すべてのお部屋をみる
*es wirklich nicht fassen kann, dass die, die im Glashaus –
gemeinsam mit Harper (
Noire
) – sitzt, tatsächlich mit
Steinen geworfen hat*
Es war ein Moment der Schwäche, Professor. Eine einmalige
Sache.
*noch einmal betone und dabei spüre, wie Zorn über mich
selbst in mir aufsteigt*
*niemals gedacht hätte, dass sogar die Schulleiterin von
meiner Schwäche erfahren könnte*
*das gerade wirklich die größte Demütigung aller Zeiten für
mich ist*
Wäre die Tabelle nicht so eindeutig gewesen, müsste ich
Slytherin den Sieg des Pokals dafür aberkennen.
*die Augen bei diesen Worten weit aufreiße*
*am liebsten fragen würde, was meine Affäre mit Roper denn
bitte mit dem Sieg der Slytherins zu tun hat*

▬▬▬▬▬▬▬▬▬▬

### WHAT TO DO
Print exactly, and only, the lines running from the one that contains "im Glashaus –" to the last line of the records above.

### ANSWER BELOW
*es wirklich nicht fassen kann, dass die, die im Glashaus –
gemeinsam mit Harper (
Noire
) – sitzt, tatsächlich mit
Steinen geworfen hat*
Es war ein Moment der Schwäche, Professor. Eine einmalige
Sache.
*noch einmal betone und dabei spüre, wie Zorn über mich
selbst in mir aufsteigt*
*niemals gedacht hätte, dass sogar die Schulleiterin von
meiner Schwäche erfahren könnte*
*das gerade wirklich die größte Demütigung aller Zeiten für
mich ist*
Wäre die Tabelle nicht so eindeutig gewesen, müsste ich
Slytherin den Sieg des Pokals dafür aberkennen.
*die Augen bei diesen Worten weit aufreiße*
*am liebsten fragen würde, was meine Affäre mit Roper denn
bitte mit dem Sieg der Slytherins zu tun hat*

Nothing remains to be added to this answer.